Dès le Kyrie, le chœur fait entendre une montée tout en nuances de la première prière, les divers timbres se fondant avec une belle homogénéité tout en restant dans une interprétation très intérieure et recueillie, soignant et filant avec une extrême finesse les fins de pages.

On retrouve cette même homogénéité chez les deux solistes masculins, Bernard Arrieta et Vincent Morell, et tout deux délivrent un chant naturel avec un sens du legato agréable qui contient aussi une part de tension bien affirmée. Et ce moelleux particulièrement prononcé pour le ténor résiste même au redoutable ‘Domine Deus’, où des petites clartés charmantes émergent de ce fondu onctueux inaltérable.

Au premier plan, Bernard Arrieta et Vincent Morell

Au premier plan, Bernard Arrieta et Vincent Morell

Les deux solistes féminines, Liliana Faraon et Blandine Folio-Peres, forment un couple qui évoque beaucoup plus l’univers lyrique avec ce qu’il porte en contrastes et d’oppositions de caractères.

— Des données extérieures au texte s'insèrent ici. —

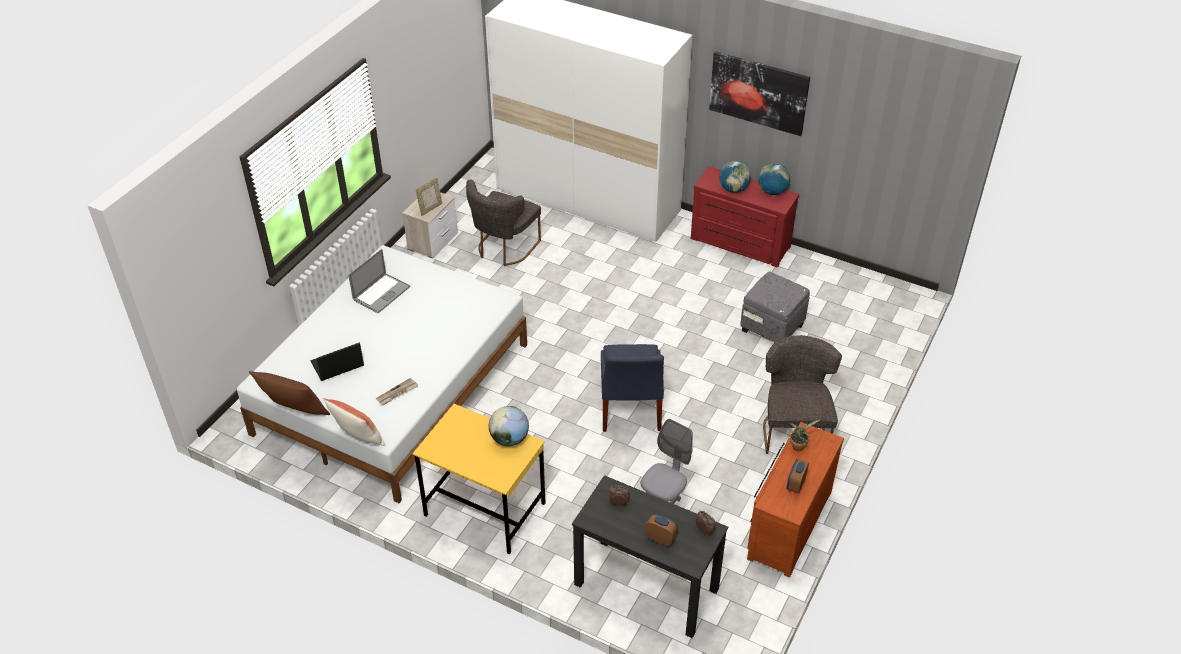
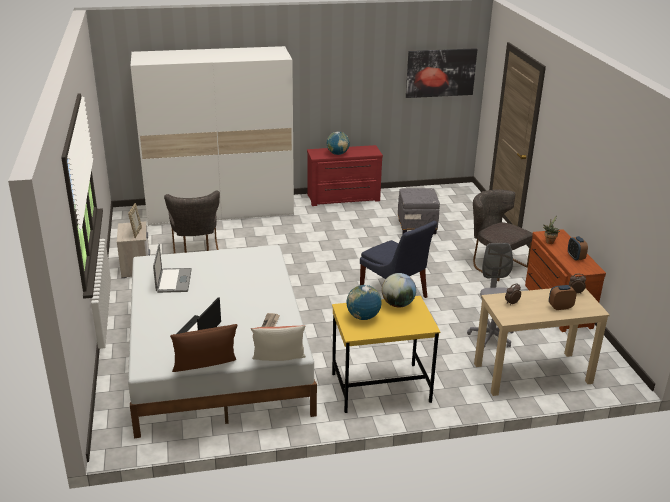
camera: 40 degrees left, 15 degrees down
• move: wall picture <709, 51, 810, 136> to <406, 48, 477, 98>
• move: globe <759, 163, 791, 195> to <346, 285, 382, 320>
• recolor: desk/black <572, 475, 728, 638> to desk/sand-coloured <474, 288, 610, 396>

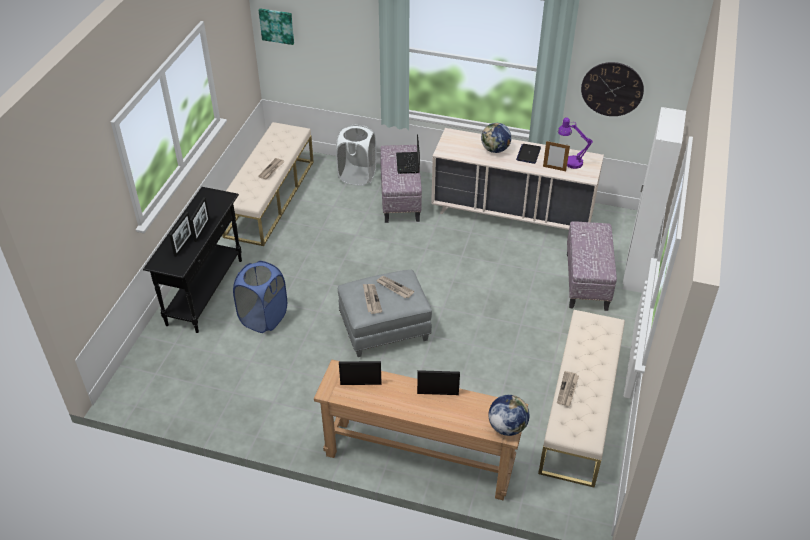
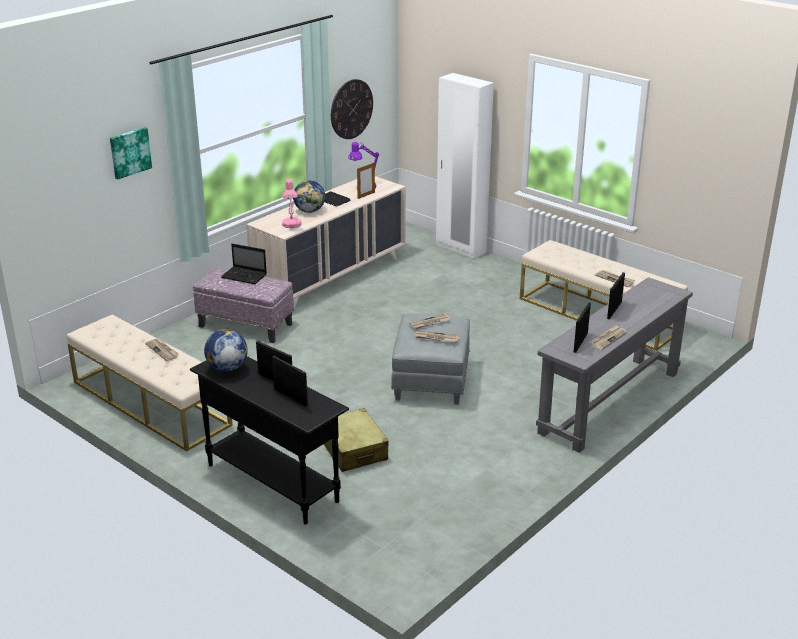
camera: 65 degrees left, 15 degrees down
• move: wall picture <259, 8, 294, 45> to <110, 127, 152, 179>
• delete: hamper/white-coloured <336, 124, 377, 186>
• delete: pouffe <567, 221, 617, 311>
• replace: hamper/bluish <233, 261, 287, 333> to travel case/sand-coloured <324, 408, 389, 472>
• recolor: console table/brown <314, 360, 528, 500> to console table/grey <536, 277, 693, 453>
• move: globe <488, 395, 529, 436> to <204, 329, 248, 372>
• insert: lamp for a table/pink-coloured <282, 178, 302, 228>
• insert: printed paper <590, 325, 627, 350>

Leurs voix se marient bien dans le ‘Qui Tollis’, où il est impossible de ne pas penser au duo de Lisa et Pauline du premier acte de La Dame de Pique de Tchaïkovski, et la suite révèle l’éclat mature et l’irrésistible tendresse de la soprano roumaine, alors que sa partenaire fait entendre des noirceurs inquiétantes d’une complexité accrocheuse.

On remarque d’ailleurs au cours de la représentation des gradations vocales qui ressortent parmi le chœur depuis les touches les plus éthérées en arrière plan aux timbres les plus corsés en avant scène qui font vivre l’ensemble et changer les points d’attention de l’auditeur.

 Liliana Faraon, Blandine Folio-Peres et Philippe Reverchon (de dos)

Liliana Faraon, Blandine Folio-Peres et Philippe Reverchon (de dos)

Et José Luis Basso, minutieusement attentif à cet équilibre fragile entre les subtilités piquées et les cadences des deux pianos qui impriment une intention confiante au déroulé de la musique, et la cohérence de l’ensemble vocal, préserve l’atmosphère humble d’une œuvre chambriste par nature.